INSTRUCTION: Turn the lines of all the records below into a single numbered list, skipping any blank lines. Leave the pictures out of your answer.

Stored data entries

================

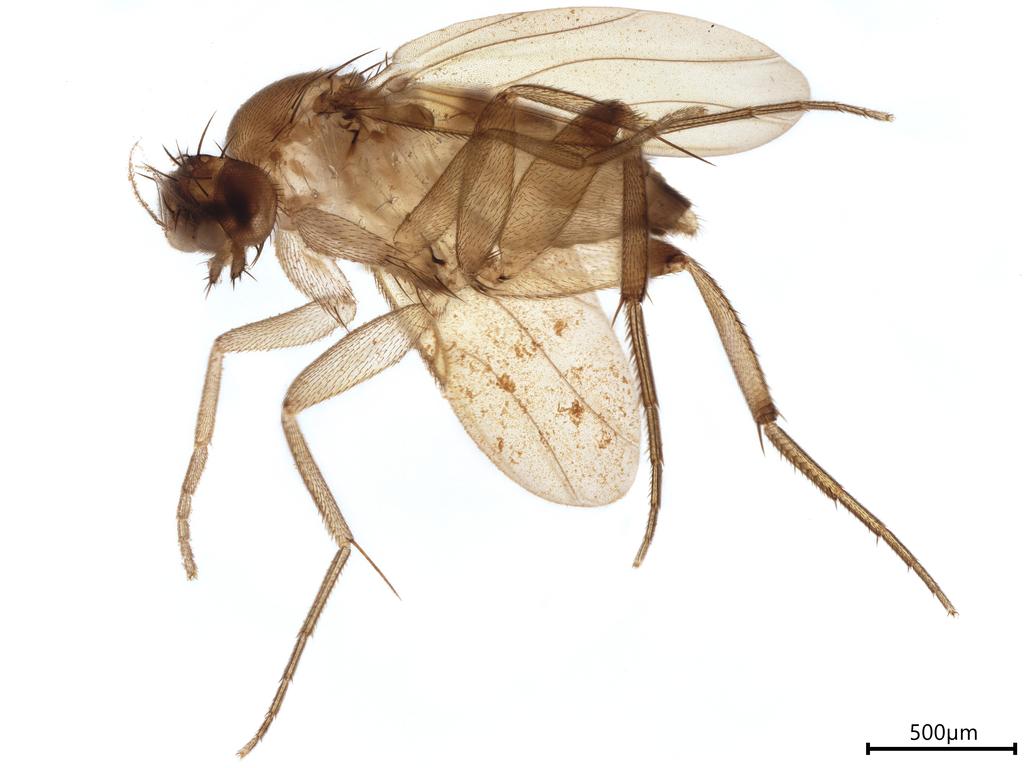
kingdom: Animalia
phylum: Arthropoda
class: Insecta
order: Diptera
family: Phoridae
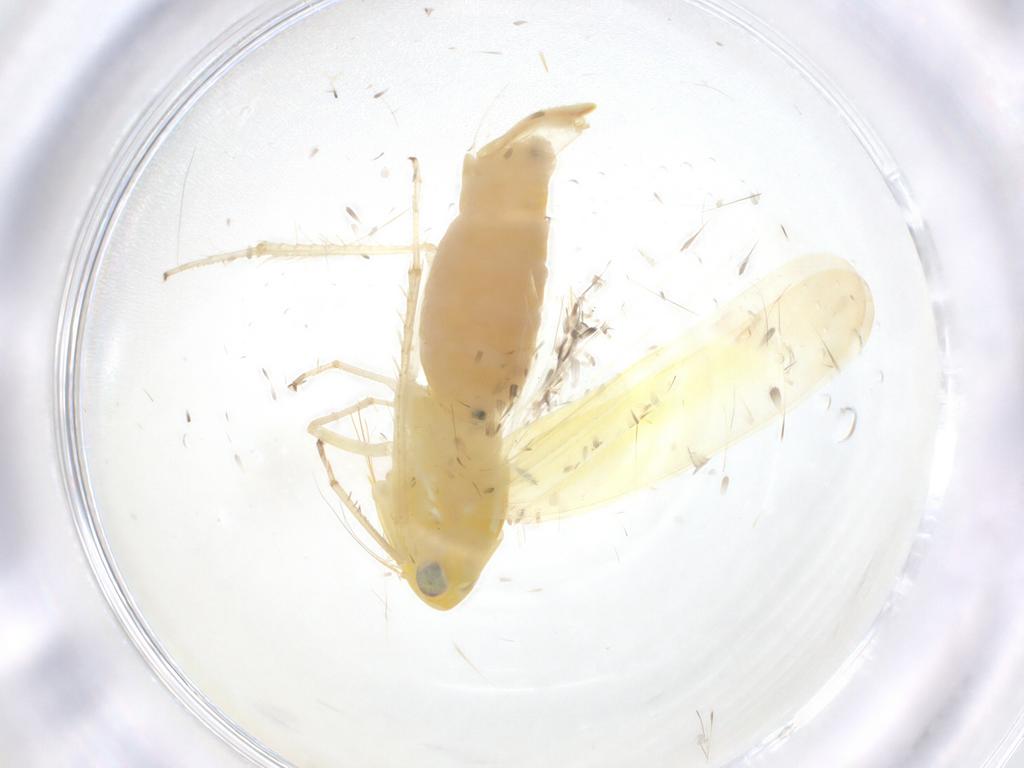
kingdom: Animalia
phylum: Arthropoda
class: Insecta
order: Hemiptera
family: Cicadellidae
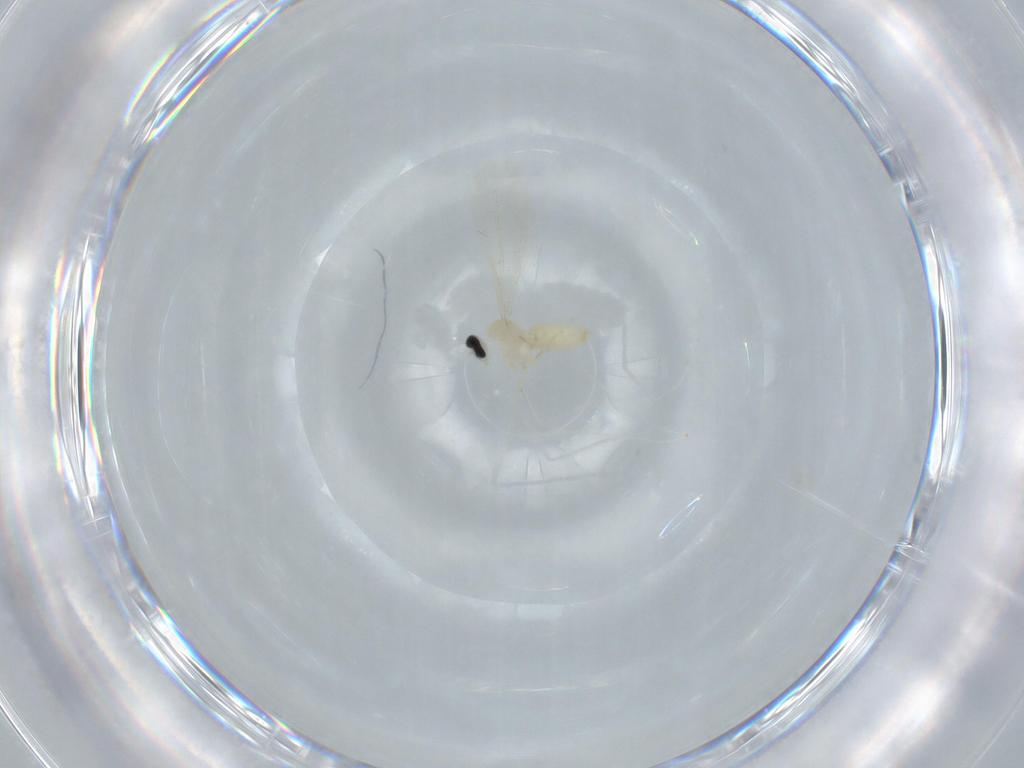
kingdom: Animalia
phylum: Arthropoda
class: Insecta
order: Diptera
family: Cecidomyiidae
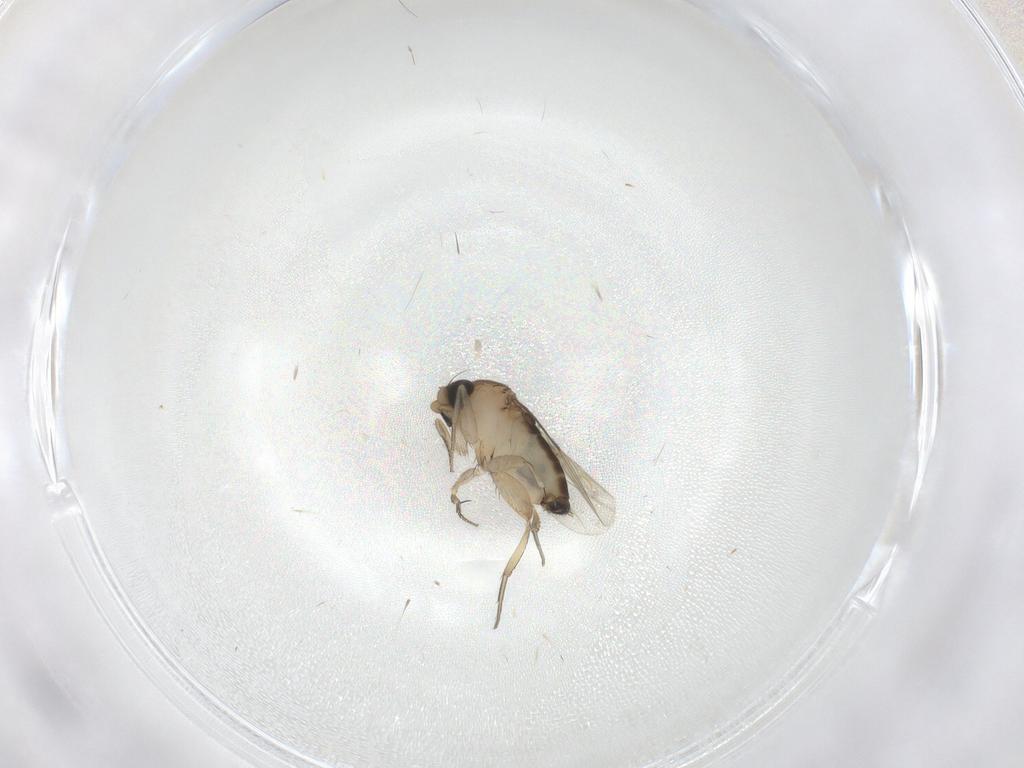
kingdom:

================

RESPONSE TO THIS EXERCISE:
1. kingdom: Animalia
2. phylum: Arthropoda
3. class: Insecta
4. order: Diptera
5. family: Phoridae
6. kingdom: Animalia
7. phylum: Arthropoda
8. class: Insecta
9. order: Hemiptera
10. family: Cicadellidae
11. kingdom: Animalia
12. phylum: Arthropoda
13. class: Insecta
14. order: Diptera
15. family: Cecidomyiidae
16. kingdom:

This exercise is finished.